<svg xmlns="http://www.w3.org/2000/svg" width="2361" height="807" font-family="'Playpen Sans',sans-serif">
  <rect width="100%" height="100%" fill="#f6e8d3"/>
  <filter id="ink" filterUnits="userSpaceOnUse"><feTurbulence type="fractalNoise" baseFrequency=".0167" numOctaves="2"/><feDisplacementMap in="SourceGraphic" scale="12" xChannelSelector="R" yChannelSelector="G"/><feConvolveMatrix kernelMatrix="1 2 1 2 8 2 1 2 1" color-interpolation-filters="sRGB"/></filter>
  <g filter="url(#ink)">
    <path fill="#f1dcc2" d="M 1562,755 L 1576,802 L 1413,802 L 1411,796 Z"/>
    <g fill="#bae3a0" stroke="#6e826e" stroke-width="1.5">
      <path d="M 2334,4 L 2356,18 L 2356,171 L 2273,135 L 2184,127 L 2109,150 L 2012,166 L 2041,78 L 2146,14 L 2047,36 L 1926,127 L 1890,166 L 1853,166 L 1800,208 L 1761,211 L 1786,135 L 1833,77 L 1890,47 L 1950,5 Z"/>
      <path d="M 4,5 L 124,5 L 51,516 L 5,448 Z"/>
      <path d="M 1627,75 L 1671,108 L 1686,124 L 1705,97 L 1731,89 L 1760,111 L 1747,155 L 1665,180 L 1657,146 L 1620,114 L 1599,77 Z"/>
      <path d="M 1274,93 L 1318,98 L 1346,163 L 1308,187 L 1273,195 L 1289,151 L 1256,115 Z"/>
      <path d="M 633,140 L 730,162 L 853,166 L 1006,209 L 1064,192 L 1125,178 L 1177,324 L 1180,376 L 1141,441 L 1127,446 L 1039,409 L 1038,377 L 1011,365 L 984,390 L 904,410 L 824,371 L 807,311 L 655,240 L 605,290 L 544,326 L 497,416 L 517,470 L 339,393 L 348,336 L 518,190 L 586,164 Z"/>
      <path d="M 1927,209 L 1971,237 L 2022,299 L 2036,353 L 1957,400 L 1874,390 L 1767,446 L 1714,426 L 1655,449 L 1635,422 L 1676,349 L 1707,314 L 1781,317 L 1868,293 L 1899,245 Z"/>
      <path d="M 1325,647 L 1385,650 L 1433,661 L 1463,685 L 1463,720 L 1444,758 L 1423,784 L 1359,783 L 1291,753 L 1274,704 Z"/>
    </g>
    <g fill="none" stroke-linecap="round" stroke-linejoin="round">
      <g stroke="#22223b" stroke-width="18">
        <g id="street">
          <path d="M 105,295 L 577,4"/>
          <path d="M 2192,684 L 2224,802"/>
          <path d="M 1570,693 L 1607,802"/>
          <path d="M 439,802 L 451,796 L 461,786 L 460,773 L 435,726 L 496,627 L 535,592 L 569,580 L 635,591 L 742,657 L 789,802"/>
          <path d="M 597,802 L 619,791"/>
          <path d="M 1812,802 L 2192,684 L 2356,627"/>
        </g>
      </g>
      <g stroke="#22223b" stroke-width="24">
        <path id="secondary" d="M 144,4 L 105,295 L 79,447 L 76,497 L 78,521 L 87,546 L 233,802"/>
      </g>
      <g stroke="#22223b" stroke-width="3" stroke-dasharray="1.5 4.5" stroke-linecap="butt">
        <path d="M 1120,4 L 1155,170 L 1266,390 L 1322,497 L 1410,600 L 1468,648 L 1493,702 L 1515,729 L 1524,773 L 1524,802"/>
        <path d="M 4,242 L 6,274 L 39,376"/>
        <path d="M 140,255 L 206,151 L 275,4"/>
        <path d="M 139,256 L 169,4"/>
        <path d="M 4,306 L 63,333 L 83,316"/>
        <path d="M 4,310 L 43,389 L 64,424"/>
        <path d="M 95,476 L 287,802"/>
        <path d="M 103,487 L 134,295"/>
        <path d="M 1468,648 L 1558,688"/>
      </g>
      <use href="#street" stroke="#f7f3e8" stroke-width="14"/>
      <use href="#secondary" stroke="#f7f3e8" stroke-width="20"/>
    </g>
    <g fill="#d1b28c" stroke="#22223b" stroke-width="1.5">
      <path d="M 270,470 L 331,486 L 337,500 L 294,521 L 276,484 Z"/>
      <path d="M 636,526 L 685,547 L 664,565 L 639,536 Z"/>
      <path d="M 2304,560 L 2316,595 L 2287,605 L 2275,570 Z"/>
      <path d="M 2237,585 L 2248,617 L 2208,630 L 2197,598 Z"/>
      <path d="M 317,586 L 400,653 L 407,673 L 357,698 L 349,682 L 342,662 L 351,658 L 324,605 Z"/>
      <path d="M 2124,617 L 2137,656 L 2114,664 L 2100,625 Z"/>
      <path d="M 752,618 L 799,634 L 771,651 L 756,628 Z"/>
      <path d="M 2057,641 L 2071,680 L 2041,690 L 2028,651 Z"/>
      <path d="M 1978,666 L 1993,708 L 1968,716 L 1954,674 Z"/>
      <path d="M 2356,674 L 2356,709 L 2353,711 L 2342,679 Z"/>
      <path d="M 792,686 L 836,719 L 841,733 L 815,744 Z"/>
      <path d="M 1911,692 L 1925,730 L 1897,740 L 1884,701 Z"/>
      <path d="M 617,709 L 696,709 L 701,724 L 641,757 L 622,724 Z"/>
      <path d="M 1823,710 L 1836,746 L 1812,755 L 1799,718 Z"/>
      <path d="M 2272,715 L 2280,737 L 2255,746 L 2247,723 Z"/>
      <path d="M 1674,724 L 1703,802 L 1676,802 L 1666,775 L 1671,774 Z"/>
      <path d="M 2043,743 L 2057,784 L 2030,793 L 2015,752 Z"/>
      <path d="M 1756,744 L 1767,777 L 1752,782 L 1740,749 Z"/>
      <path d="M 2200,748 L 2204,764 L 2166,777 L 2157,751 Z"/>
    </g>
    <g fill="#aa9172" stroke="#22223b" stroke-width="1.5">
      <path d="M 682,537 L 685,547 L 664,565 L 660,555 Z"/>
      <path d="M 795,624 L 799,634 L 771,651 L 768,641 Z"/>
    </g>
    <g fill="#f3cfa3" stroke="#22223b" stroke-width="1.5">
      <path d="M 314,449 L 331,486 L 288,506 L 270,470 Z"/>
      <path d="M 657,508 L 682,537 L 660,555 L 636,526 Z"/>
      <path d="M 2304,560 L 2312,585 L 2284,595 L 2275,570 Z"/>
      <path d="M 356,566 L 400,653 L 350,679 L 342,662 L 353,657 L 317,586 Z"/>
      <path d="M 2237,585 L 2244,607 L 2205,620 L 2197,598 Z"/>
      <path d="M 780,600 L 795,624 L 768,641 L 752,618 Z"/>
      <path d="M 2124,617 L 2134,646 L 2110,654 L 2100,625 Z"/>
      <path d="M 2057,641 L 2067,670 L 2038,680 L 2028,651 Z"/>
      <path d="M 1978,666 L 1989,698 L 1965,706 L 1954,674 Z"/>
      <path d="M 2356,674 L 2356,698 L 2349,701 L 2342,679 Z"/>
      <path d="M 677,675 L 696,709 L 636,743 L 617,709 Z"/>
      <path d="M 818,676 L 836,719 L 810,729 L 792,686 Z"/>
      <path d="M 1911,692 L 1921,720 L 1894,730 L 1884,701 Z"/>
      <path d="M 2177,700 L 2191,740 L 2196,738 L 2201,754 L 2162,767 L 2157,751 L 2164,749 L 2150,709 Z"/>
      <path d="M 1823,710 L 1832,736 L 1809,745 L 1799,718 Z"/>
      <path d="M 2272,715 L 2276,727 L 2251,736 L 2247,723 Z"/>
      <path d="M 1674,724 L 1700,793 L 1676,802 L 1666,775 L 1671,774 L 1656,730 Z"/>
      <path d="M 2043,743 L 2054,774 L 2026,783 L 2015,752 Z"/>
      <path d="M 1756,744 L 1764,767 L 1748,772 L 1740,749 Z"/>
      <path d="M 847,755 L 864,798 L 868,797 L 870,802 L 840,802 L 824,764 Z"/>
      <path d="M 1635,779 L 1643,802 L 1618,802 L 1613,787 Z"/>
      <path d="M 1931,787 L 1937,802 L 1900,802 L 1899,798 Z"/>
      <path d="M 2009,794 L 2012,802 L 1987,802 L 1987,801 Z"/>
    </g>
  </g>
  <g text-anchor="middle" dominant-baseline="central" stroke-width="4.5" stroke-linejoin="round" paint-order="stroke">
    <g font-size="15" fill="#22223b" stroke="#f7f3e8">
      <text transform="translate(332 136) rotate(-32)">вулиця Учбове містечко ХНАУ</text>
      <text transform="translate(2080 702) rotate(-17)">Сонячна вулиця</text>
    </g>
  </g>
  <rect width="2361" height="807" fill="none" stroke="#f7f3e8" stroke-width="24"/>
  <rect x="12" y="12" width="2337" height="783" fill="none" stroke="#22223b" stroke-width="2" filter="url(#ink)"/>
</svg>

- - - - -

• _WHAT NEEDS TO BE DONE_:
Quote every line from the line containing "Учбове містечко ХНАУ</text>" through the closing line of the listing, including both.

• _OUTPUT BELOW_:
      <text transform="translate(332 136) rotate(-32)">вулиця Учбове містечко ХНАУ</text>
      <text transform="translate(2080 702) rotate(-17)">Сонячна вулиця</text>
    </g>
  </g>
  <rect width="2361" height="807" fill="none" stroke="#f7f3e8" stroke-width="24"/>
  <rect x="12" y="12" width="2337" height="783" fill="none" stroke="#22223b" stroke-width="2" filter="url(#ink)"/>
</svg>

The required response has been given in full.